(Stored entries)
==============================

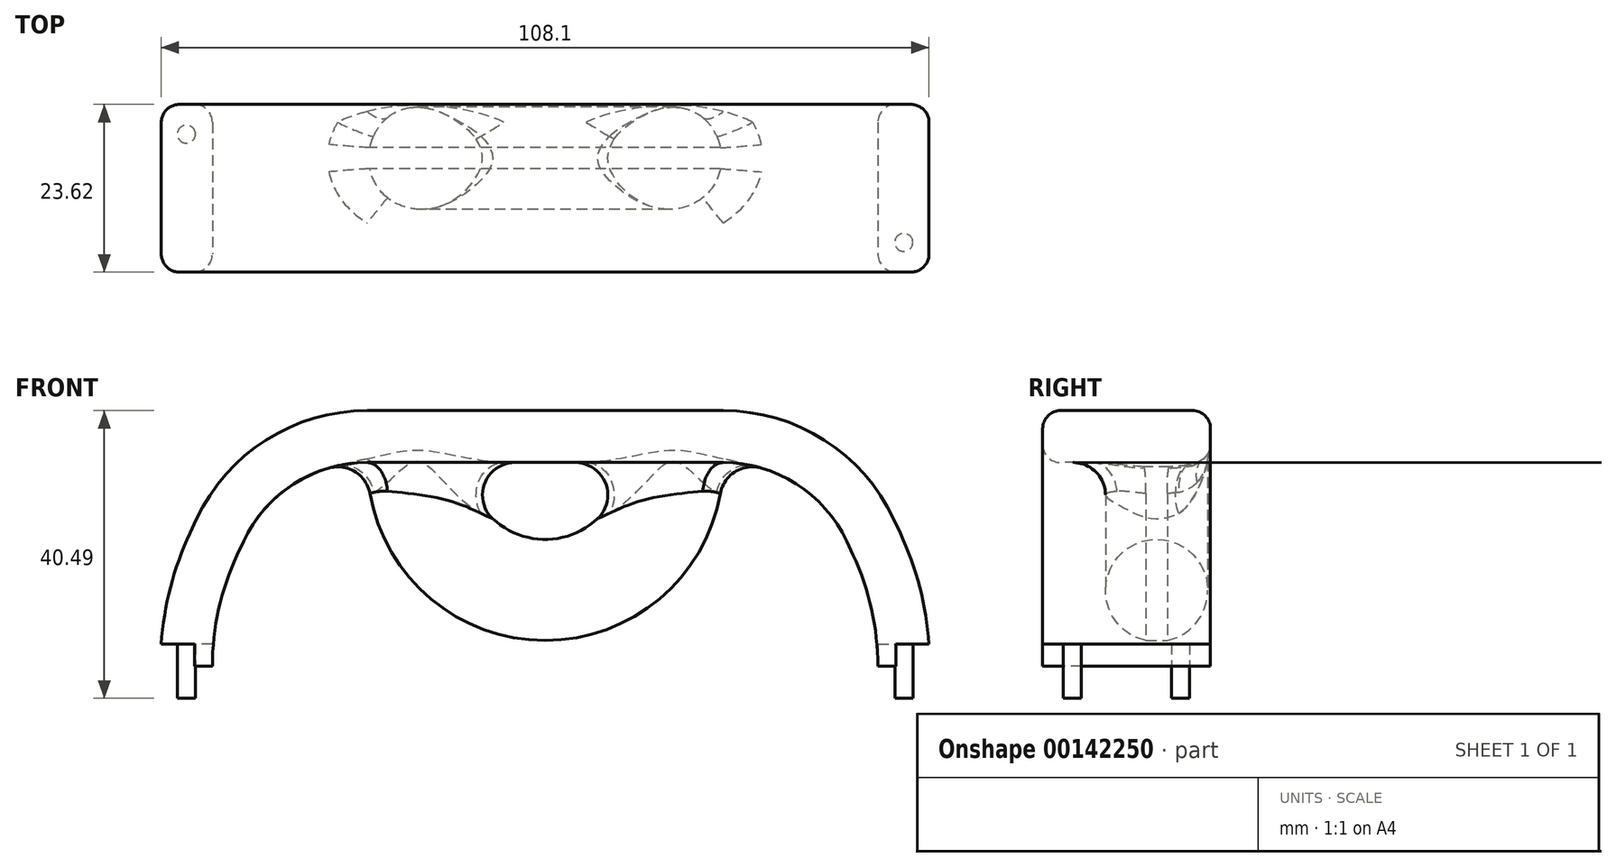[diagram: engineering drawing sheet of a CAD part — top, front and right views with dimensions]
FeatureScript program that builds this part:
annotation { "Feature Type Name" : "Feature", "Feature Type Description" : "" }
export const myFeature = defineFeature(function(context is Context, id is Id, definition is map)
    precondition{}
    {
        {
            var Q0;
            Q0=qCreatedBy(makeId("Top.planeOp"),FACE);
            var sketch = newSketch(context, id + "F0", { "sketchPlane" : qUnion([Q0])});
            skLineSegment(sketch, "E0.bottom", {"start": v(49.38, 11.8) * mm, "end": v(51.62, 11.8) * mm});
            skLineSegment(sketch, "E0.top", {"start": v(49.38, -11.8) * mm, "end": v(51.62, -11.8) * mm});
            skLineSegment(sketch, "E0.left", {"start": v(54.16, 9.27) * mm, "end": v(54.16, -9.27) * mm});
            skLineSegment(sketch, "E0.right", {"start": v(46.84, 9.27) * mm, "end": v(46.84, -9.27) * mm});
            skLineSegment(sketch, "E1", {"start": v(0, 14.57) * mm, "end": v(0, -26.63) * mm, "construction": true});
            skCircle(sketch, "E2", {"center": v(50.5, 7.62) * mm, "radius": 1.27 * mm});
            skLineSegment(sketch, "E3", {"start": v(50.5, 11.8) * mm, "end": v(50.5, -11.8) * mm, "construction": true});
            skLineSegment(sketch, "E4", {"start": v(46.84, 0) * mm, "end": v(54.16, 0) * mm, "construction": true});
            skCircle(sketch, "E5.MirrorC", {"center": v(50.5, -7.62) * mm, "radius": 1.27 * mm});
            skLineSegment(sketch, "E6", {"start": v(-32.84, 0) * mm, "end": v(42.72, 0) * mm, "construction": true});
            skCircle(sketch, "E7.MirrorC", {"center": v(-50.5, 7.62) * mm, "radius": 1.27 * mm});
            skCircle(sketch, "E8.MirrorC", {"center": v(-50.5, -7.62) * mm, "radius": 1.27 * mm});
            skPoint(sketch, "E9.visualSharp", {"position": v(46.84, 11.8) * mm});
            skArc(sketch, "E9.filletArc", {"start": v(49.38, 11.8) * mm, "mid": v(47.59, 11.06) * mm, "end": v(46.84, 9.27) * mm});
            skPoint(sketch, "E10.visualSharp", {"position": v(54.16, 11.8) * mm});
            skArc(sketch, "E10.filletArc", {"start": v(54.16, 9.27) * mm, "mid": v(53.41, 11.06) * mm, "end": v(51.62, 11.8) * mm});
            skPoint(sketch, "E11.visualSharp", {"position": v(46.84, -11.8) * mm});
            skArc(sketch, "E11.filletArc", {"start": v(46.84, -9.27) * mm, "mid": v(47.59, -11.06) * mm, "end": v(49.38, -11.8) * mm});
            skPoint(sketch, "E12.visualSharp", {"position": v(54.16, -11.8) * mm});
            skArc(sketch, "E12.filletArc", {"start": v(51.62, -11.8) * mm, "mid": v(53.41, -11.06) * mm, "end": v(54.16, -9.27) * mm});
            skLineSegment(sketch, "E13.MirrorCS", {"start": v(-46.84, 9.27) * mm, "end": v(-46.84, -9.27) * mm});
            skArc(sketch, "E14.MirrorCS", {"start": v(-49.38, 11.8) * mm, "mid": v(-47.59, 11.06) * mm, "end": v(-46.84, 9.27) * mm});
            skLineSegment(sketch, "E15.MirrorCS", {"start": v(-49.38, 11.8) * mm, "end": v(-51.62, 11.8) * mm});
            skArc(sketch, "E16.MirrorCS", {"start": v(-54.16, 9.27) * mm, "mid": v(-53.41, 11.06) * mm, "end": v(-51.62, 11.8) * mm});
            skLineSegment(sketch, "E17.MirrorCS", {"start": v(-54.16, 9.27) * mm, "end": v(-54.16, -9.27) * mm});
            skArc(sketch, "E18.MirrorCS", {"start": v(-51.62, -11.8) * mm, "mid": v(-53.41, -11.06) * mm, "end": v(-54.16, -9.27) * mm});
            skLineSegment(sketch, "E19.MirrorCS", {"start": v(-49.38, -11.8) * mm, "end": v(-51.62, -11.8) * mm});
            skArc(sketch, "E20.MirrorCS", {"start": v(-46.84, -9.27) * mm, "mid": v(-47.59, -11.06) * mm, "end": v(-49.38, -11.8) * mm});
            skSolve(sketch);
        }
        {
            var Q0;
            Q0=qCreatedBy(makeId("Front.planeOp"),FACE);
            var sketch = newSketch(context, id + "F1", { "sketchPlane" : qUnion([Q0])});
            skPoint(sketch, "E21.0", {"position": v(-50.5, 0) * mm});
            skPoint(sketch, "E22.0", {"position": v(50.5, 0) * mm});
            skLineSegment(sketch, "E23", {"start": v(-50.5, 0) * mm, "end": v(-50.5, 4.48) * mm});
            skLineSegment(sketch, "E24", {"start": v(-46.68, 21.68) * mm, "end": v(-45.76, 23.64) * mm});
            skLineSegment(sketch, "E25", {"start": v(-25.05, 36.83) * mm, "end": v(0, 36.83) * mm});
            skLineSegment(sketch, "E26", {"start": v(0, 38.28) * mm, "end": v(0, -45.27) * mm, "construction": true});
            skPoint(sketch, "E27.visualSharp", {"position": v(-39.6, 36.83) * mm});
            skArc(sketch, "E27.filletArc", {"start": v(-25.05, 36.83) * mm, "mid": v(-37.33, 33.25) * mm, "end": v(-45.76, 23.64) * mm});
            skPoint(sketch, "E28.visualSharp", {"position": v(-50.5, 13.5) * mm});
            skArc(sketch, "E28.filletArc", {"start": v(-46.68, 21.68) * mm, "mid": v(-49.53, 13.29) * mm, "end": v(-50.5, 4.48) * mm});
            skLineSegment(sketch, "E29.MirrorCS", {"start": v(25.05, 36.83) * mm, "end": v(0, 36.83) * mm});
            skArc(sketch, "E30.MirrorCS", {"start": v(25.05, 36.83) * mm, "mid": v(37.33, 33.25) * mm, "end": v(45.76, 23.64) * mm});
            skLineSegment(sketch, "E31.MirrorCS", {"start": v(46.68, 21.68) * mm, "end": v(45.76, 23.64) * mm});
            skArc(sketch, "E32.MirrorCS", {"start": v(46.68, 21.68) * mm, "mid": v(49.53, 13.29) * mm, "end": v(50.5, 4.48) * mm});
            skLineSegment(sketch, "E33.MirrorCS", {"start": v(50.5, 0) * mm, "end": v(50.5, 4.48) * mm});
            skSolve(sketch);
        }
        {
            var Q0;
            Q0=makeQuery(id+"F0.imprint","IMPRINT",FACE,{"disambiguationData":[TD([[makeQuery(id+"F0.imprint","IMPRINT",EDGE,{"derivedFrom":sQuery(id+"F0.wireOp",EDGE,"E7.MirrorC")}),1.0]])]});
            var Q1;
            Q1=makeQuery(id+"F0.imprint","IMPRINT",FACE,{"disambiguationData":[TD([[makeQuery(id+"F0.imprint","IMPRINT",EDGE,{"derivedFrom":sQuery(id+"F0.wireOp",EDGE,"E8.MirrorC")}),1.0]])]});
            var Q2;
            Q2=makeQuery(id+"F0.imprint","IMPRINT",FACE,{"disambiguationData":[TD([[makeQuery(id+"F0.imprint","IMPRINT",EDGE,{"derivedFrom":sQuery(id+"F0.wireOp",EDGE,"E7.MirrorC")}),-1.0]])]});
            var Q3;
            Q3=sQuery(id+"F1.wireOp",EDGE,"E23");
            var Q4;
            Q4=sQuery(id+"F1.wireOp",EDGE,"E28.filletArc");
            var Q5;
            Q5=sQuery(id+"F1.wireOp",EDGE,"E24");
            var Q6;
            Q6=sQuery(id+"F1.wireOp",EDGE,"E27.filletArc");
            var Q7;
            Q7=sQuery(id+"F1.wireOp",EDGE,"E25");
            var Q8;
            Q8=sQuery(id+"F1.wireOp",EDGE,"E29.MirrorCS");
            var Q9;
            Q9=sQuery(id+"F1.wireOp",EDGE,"E30.MirrorCS");
            var Q10;
            Q10=sQuery(id+"F1.wireOp",EDGE,"E31.MirrorCS");
            var Q11;
            Q11=sQuery(id+"F1.wireOp",EDGE,"E32.MirrorCS");
            var Q12;
            Q12=sQuery(id+"F1.wireOp",EDGE,"E33.MirrorCS");
            sweep(context, id + "F2", {"profiles" : qUnion([Q0, Q1, Q2]), "path" : qUnion([Q3, Q4, Q5, Q6, Q7, Q8, Q9, Q10, Q11, Q12])});
        }
        {
            var Q0;
            Q0=makeQuery(id+"F2.opSweep","SWEPT_FACE",FACE,{"disambiguationData":[OSD([sQuery(id+"F0.wireOp",EDGE,"E13.MirrorCS"),sQuery(id+"F1.wireOp",EDGE,"E25")])]});
            var sketch = newSketch(context, id + "F3", { "sketchPlane" : qUnion([Q0])});
            skLineSegment(sketch, "E34", {"start": v(0, -17.35) * mm, "end": v(0, 18.28) * mm, "construction": true});
            skPoint(sketch, "E34.endSnap0", {"position": v(0, 9.27) * mm});
            skLineSegment(sketch, "E35.0", {"start": v(-25.05, -11.8) * mm, "end": v(25.05, -11.8) * mm, "construction": true});
            skLineSegment(sketch, "E36.0", {"start": v(-25.05, 11.8) * mm, "end": v(25.05, 11.8) * mm, "construction": true});
            skCircle(sketch, "E37", {"center": v(18.01, -4.23) * mm, "radius": 7.2 * mm});
            skSolve(sketch);
        }
        {
            var Q0;
            {var subQ0=sQuery(id+"F3.wireOp",EDGE,"E37");var subQ1=makeQuery(id+"F2.opSweep","SWEPT_EDGE",EDGE,{"disambiguationData":[OSD([sQuery(id+"F0.wireOp",EDGE,"E13.MirrorCS"),sQuery(id+"F0.wireOp",EDGE,"E14.MirrorCS"),sQuery(id+"F1.wireOp",EDGE,"E25")])]});var subQ2=makeQuery(id+"F3.imprint","INTERSECT",VERTEX,{"disambiguationData":[OD(0.0)],"derivedFrom":[subQ1,subQ0]});Q0=makeQuery(id+"F3.imprint","IMPRINT",FACE,{"disambiguationData":[TD([[makeQuery(id+"F3.imprint","IMPRINT",EDGE,{"disambiguationData":[TD([[subQ2,-1.0]])],"derivedFrom":subQ0}),1.0]])]});}
            var Q1;
            {var subQ0=sQuery(id+"F3.wireOp",EDGE,"E37");var subQ1=makeQuery(id+"F2.opSweep","SWEPT_EDGE",EDGE,{"disambiguationData":[OSD([sQuery(id+"F0.wireOp",EDGE,"E13.MirrorCS"),sQuery(id+"F0.wireOp",EDGE,"E14.MirrorCS"),sQuery(id+"F1.wireOp",EDGE,"E25")])]});var subQ2=makeQuery(id+"F3.imprint","INTERSECT",VERTEX,{"disambiguationData":[OD(0.0)],"derivedFrom":[subQ1,subQ0]});Q1=makeQuery(id+"F3.imprint","IMPRINT",FACE,{"disambiguationData":[TD([[makeQuery(id+"F3.imprint","IMPRINT",EDGE,{"disambiguationData":[TD([[subQ2,1.0]])],"derivedFrom":subQ0}),1.0]])]});}
            var Q2;
            Q2=sQuery(id+"F3.wireOp",EDGE,"E34");
            revolve(context, id + "F4", {"operationType" : NewBodyOperationType.ADD, "entities" : qUnion([Q0, Q1]), "axis" : qUnion([Q2]), "revolveType" : RevolveType.TWO_DIRECTIONS, "angle" : 15.1 * degree, "angleBack" : 164.53 * degree});
        }
        {
            var Q0;
            Q0=makeQuery(id+"F4.boolean.opBoolean","INTERSECT",EDGE,{"disambiguationData":[OD(1.0)],"derivedFrom":[makeQuery(id+"F2.opSweep","SWEPT_FACE",FACE,{"disambiguationData":[OSD([sQuery(id+"F0.wireOp",EDGE,"E13.MirrorCS"),sQuery(id+"F1.wireOp",EDGE,"E25")])]}),makeQuery(id+"F4.opRevolve","SWEPT_FACE",FACE,{"disambiguationData":[OSD([sQuery(id+"F3.wireOp",EDGE,"E37")])]})]});
            var Q1;
            {var subQ0=sQuery(id+"F0.wireOp",EDGE,"E13.MirrorCS");var subQ1=sQuery(id+"F1.wireOp",VERTEX,"E30.MirrorCS.start");Q1=makeQuery(id+"F4.boolean.opBoolean","SPLIT",EDGE,{"disambiguationData":[topologyDisambiguationEdgeConnected([makeQuery(id+"F2.opSweep","SWEPT_FACE",FACE,{"disambiguationData":[OSD([subQ0,sQuery(id+"F1.wireOp",EDGE,"E30.MirrorCS")])]}),makeQuery(id+"F4.opRevolve","SWEPT_FACE",FACE,{"disambiguationData":[OSD([subQ0,subQ1])]})])],"derivedFrom":makeQuery(id+"F2.opSweep","MID_CAP_EDGE",EDGE,{"disambiguationData":[OSD([subQ0,subQ1])],"capPos":6.0})});}
            var Q2;
            Q2=makeQuery(id+"F4.boolean.opBoolean","INTERSECT",EDGE,{"disambiguationData":[OD(0.0)],"derivedFrom":[makeQuery(id+"F2.opSweep","SWEPT_FACE",FACE,{"disambiguationData":[OSD([sQuery(id+"F0.wireOp",EDGE,"E14.MirrorCS"),sQuery(id+"F1.wireOp",EDGE,"E25")])]}),makeQuery(id+"F4.opRevolve","SWEPT_FACE",FACE,{"disambiguationData":[OSD([sQuery(id+"F3.wireOp",EDGE,"E37")])]})]});
            var Q3;
            Q3=makeQuery(id+"F4.boolean.opBoolean","INTERSECT",EDGE,{"disambiguationData":[OD(2.0)],"derivedFrom":[makeQuery(id+"F2.opSweep","SWEPT_FACE",FACE,{"disambiguationData":[OSD([sQuery(id+"F0.wireOp",EDGE,"E13.MirrorCS"),sQuery(id+"F1.wireOp",EDGE,"E25")])]}),makeQuery(id+"F4.opRevolve","SWEPT_FACE",FACE,{"disambiguationData":[OSD([sQuery(id+"F3.wireOp",EDGE,"E37")])]})]});
            var Q4;
            {var subQ0=sQuery(id+"F0.wireOp",EDGE,"E13.MirrorCS");Q4=makeQuery(id+"F4.boolean.opBoolean","SPLIT",EDGE,{"disambiguationData":[topologyDisambiguationEdgeConnected([makeQuery(id+"F2.opSweep","SWEPT_FACE",FACE,{"disambiguationData":[OSD([subQ0,sQuery(id+"F1.wireOp",EDGE,"E27.filletArc")])]}),makeQuery(id+"F4.opRevolve","SWEPT_FACE",FACE,{"disambiguationData":[OSD([subQ0,sQuery(id+"F1.wireOp",VERTEX,"E30.MirrorCS.start")])]})])],"derivedFrom":makeQuery(id+"F2.opSweep","MID_CAP_EDGE",EDGE,{"disambiguationData":[OSD([subQ0,sQuery(id+"F1.wireOp",VERTEX,"E25.start")])],"capPos":4.0})});}
            fillet(context, id + "F5", {"entities" : qUnion([Q0, Q1, Q2, Q3, Q4]), "radius" : 4.57 * mm, "tangentPropagation" : true, "allowEdgeOverflow" : false});
        }
        {
            var Q0;
            Q0=makeQuery(id+"F0.imprint","IMPRINT",FACE,{"disambiguationData":[TD([[makeQuery(id+"F0.imprint","IMPRINT",EDGE,{"derivedFrom":sQuery(id+"F0.wireOp",EDGE,"E2")}),1.0]])]});
            var Q1;
            Q1=makeQuery(id+"F0.imprint","IMPRINT",FACE,{"disambiguationData":[TD([[makeQuery(id+"F0.imprint","IMPRINT",EDGE,{"derivedFrom":sQuery(id+"F0.wireOp",EDGE,"E5.MirrorC")}),-1.0]])]});
            var Q2;
            Q2=makeQuery(id+"F0.imprint","IMPRINT",FACE,{"disambiguationData":[TD([[makeQuery(id+"F0.imprint","IMPRINT",EDGE,{"derivedFrom":sQuery(id+"F0.wireOp",EDGE,"E7.MirrorC")}),-1.0]])]});
            var Q3;
            Q3=makeQuery(id+"F0.imprint","IMPRINT",FACE,{"disambiguationData":[TD([[makeQuery(id+"F0.imprint","IMPRINT",EDGE,{"derivedFrom":sQuery(id+"F0.wireOp",EDGE,"E8.MirrorC")}),1.0]])]});
            extrude(context, id + "F6", {"entities" : qUnion([Q0, Q1, Q2, Q3]), "operationType" : NewBodyOperationType.REMOVE, "depth" : 7.62 * mm});
        }
    });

==============================

= PROBLEM =
Turn the lines of the items into a numbered list, starting at the beginning of the items and ending at the line containing "v(46.84, 0) *", with both of those lines included. Skip blank lines and leave out the pictures.

= SOLUTION FOR THIS PROBLEM =
1. [diagram: engineering drawing sheet of a CAD part — top, front and right views with dimensions]
2. FeatureScript program that builds this part:
3. annotation { "Feature Type Name" : "Feature", "Feature Type Description" : "" }
4. export const myFeature = defineFeature(function(context is Context, id is Id, definition is map)
5.     precondition{}
6.     {
7.         {
8.             var Q0;
9.             Q0=qCreatedBy(makeId("Top.planeOp"),FACE);
10.             var sketch = newSketch(context, id + "F0", { "sketchPlane" : qUnion([Q0])});
11.             skLineSegment(sketch, "E0.bottom", {"start": v(49.38, 11.8) * mm, "end": v(51.62, 11.8) * mm});
12.             skLineSegment(sketch, "E0.top", {"start": v(49.38, -11.8) * mm, "end": v(51.62, -11.8) * mm});
13.             skLineSegment(sketch, "E0.left", {"start": v(54.16, 9.27) * mm, "end": v(54.16, -9.27) * mm});
14.             skLineSegment(sketch, "E0.right", {"start": v(46.84, 9.27) * mm, "end": v(46.84, -9.27) * mm});
15.             skLineSegment(sketch, "E1", {"start": v(0, 14.57) * mm, "end": v(0, -26.63) * mm, "construction": true});
16.             skCircle(sketch, "E2", {"center": v(50.5, 7.62) * mm, "radius": 1.27 * mm});
17.             skLineSegment(sketch, "E3", {"start": v(50.5, 11.8) * mm, "end": v(50.5, -11.8) * mm, "construction": true});
18.             skLineSegment(sketch, "E4", {"start": v(46.84, 0) * mm, "end": v(54.16, 0) * mm, "construction": true});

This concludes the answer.